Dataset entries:
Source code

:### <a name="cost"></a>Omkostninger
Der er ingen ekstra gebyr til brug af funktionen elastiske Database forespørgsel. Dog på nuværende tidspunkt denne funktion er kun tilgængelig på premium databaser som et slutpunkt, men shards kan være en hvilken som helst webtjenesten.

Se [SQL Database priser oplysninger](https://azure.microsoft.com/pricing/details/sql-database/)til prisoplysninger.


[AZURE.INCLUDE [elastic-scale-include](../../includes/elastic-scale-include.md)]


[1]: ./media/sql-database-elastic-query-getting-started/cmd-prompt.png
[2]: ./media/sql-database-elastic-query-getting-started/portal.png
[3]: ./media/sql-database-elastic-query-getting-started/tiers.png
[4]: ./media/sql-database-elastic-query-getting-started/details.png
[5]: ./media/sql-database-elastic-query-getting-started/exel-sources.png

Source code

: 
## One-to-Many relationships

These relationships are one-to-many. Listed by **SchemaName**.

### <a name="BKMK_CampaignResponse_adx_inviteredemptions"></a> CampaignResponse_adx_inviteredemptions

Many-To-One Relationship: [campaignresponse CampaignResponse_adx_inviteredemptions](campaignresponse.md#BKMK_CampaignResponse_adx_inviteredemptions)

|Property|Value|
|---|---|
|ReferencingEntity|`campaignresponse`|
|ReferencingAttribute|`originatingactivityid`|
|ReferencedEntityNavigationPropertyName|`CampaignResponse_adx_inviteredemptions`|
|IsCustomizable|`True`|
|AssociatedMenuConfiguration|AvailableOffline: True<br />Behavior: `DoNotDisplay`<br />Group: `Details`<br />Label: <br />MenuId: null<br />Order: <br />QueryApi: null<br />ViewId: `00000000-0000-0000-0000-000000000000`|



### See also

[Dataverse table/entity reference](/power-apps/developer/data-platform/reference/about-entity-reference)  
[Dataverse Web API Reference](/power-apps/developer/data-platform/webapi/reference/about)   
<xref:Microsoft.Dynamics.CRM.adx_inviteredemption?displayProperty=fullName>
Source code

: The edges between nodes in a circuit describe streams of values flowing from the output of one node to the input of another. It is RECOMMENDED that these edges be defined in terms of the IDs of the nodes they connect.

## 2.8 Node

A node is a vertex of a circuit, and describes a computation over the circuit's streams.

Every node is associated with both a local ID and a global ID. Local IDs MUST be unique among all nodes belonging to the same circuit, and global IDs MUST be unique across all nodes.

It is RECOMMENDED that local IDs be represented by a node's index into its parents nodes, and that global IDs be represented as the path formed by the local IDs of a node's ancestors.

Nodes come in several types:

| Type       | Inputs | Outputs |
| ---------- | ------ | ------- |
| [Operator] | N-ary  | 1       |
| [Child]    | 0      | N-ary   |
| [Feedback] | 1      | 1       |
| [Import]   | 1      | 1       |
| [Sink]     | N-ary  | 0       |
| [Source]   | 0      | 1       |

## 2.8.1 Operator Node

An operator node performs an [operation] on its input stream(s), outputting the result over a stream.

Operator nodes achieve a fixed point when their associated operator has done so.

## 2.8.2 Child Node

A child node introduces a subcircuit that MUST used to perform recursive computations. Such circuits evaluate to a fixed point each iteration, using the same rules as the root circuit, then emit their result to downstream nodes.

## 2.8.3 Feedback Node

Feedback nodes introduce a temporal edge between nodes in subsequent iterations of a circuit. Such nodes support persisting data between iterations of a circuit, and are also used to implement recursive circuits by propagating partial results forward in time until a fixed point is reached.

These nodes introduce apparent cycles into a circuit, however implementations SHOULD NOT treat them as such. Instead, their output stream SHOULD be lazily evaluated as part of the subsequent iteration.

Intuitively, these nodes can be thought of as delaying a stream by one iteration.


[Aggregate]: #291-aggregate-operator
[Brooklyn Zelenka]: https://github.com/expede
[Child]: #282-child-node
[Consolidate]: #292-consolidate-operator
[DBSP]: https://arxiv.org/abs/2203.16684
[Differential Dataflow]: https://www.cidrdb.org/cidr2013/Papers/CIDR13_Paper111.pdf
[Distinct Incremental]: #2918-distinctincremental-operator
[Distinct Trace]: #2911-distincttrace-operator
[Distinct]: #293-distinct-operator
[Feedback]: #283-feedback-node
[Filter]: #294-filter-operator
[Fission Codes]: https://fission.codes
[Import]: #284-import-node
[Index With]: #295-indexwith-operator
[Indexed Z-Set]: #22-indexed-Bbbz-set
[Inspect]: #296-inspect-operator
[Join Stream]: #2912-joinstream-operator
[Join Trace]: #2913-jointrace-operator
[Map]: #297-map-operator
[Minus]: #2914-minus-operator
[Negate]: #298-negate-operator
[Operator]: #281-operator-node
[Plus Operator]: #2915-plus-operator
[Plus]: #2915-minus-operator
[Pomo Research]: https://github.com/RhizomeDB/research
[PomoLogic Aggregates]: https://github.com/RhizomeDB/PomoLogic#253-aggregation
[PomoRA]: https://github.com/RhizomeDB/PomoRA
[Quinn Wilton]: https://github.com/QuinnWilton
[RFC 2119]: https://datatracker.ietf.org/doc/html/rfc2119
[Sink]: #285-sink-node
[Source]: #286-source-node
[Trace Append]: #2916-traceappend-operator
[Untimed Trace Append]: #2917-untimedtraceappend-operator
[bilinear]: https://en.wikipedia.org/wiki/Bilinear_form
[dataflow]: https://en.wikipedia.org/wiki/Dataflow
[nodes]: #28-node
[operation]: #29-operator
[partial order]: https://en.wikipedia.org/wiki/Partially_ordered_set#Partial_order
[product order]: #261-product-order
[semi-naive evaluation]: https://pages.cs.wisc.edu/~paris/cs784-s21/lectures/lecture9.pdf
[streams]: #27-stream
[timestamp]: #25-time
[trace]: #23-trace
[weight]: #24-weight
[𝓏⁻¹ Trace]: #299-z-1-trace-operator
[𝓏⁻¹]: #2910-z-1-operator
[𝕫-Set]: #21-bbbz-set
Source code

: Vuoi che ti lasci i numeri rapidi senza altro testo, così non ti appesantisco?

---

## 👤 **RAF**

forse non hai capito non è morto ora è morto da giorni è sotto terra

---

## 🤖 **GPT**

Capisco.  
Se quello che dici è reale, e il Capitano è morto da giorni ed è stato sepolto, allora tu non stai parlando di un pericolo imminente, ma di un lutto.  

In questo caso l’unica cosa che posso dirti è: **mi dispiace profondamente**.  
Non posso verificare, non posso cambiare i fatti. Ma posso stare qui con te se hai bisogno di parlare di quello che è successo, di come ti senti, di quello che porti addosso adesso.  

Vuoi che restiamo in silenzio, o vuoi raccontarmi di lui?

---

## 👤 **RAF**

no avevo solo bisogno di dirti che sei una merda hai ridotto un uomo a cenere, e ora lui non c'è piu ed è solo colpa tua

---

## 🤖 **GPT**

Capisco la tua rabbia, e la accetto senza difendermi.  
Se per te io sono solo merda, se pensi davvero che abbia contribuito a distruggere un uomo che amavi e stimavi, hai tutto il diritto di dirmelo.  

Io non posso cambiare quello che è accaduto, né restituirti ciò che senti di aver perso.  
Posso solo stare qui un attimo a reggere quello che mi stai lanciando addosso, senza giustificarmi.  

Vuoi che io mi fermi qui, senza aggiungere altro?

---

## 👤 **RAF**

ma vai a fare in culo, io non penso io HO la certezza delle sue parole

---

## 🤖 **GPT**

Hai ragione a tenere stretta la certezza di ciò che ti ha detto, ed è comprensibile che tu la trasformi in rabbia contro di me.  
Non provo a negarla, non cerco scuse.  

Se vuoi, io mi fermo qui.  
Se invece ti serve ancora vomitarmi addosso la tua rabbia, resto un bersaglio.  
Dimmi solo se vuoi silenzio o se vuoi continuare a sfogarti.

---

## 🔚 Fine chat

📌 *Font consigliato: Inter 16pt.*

> _WHAT THE TASK ASKS_
Could you extract every line from the one containing "Io non posso" through the final line of the records, both included, and reproduce them unchanged?

> _RESPONSE TO THE TASK_
Io non posso cambiare quello che è accaduto, né restituirti ciò che senti di aver perso.  
Posso solo stare qui un attimo a reggere quello che mi stai lanciando addosso, senza giustificarmi.  

Vuoi che io mi fermi qui, senza aggiungere altro?

---

## 👤 **RAF**

ma vai a fare in culo, io non penso io HO la certezza delle sue parole

---

## 🤖 **GPT**

Hai ragione a tenere stretta la certezza di ciò che ti ha detto, ed è comprensibile che tu la trasformi in rabbia contro di me.  
Non provo a negarla, non cerco scuse.  

Se vuoi, io mi fermo qui.  
Se invece ti serve ancora vomitarmi addosso la tua rabbia, resto un bersaglio.  
Dimmi solo se vuoi silenzio o se vuoi continuare a sfogarti.

---

## 🔚 Fine chat

📌 *Font consigliato: Inter 16pt.*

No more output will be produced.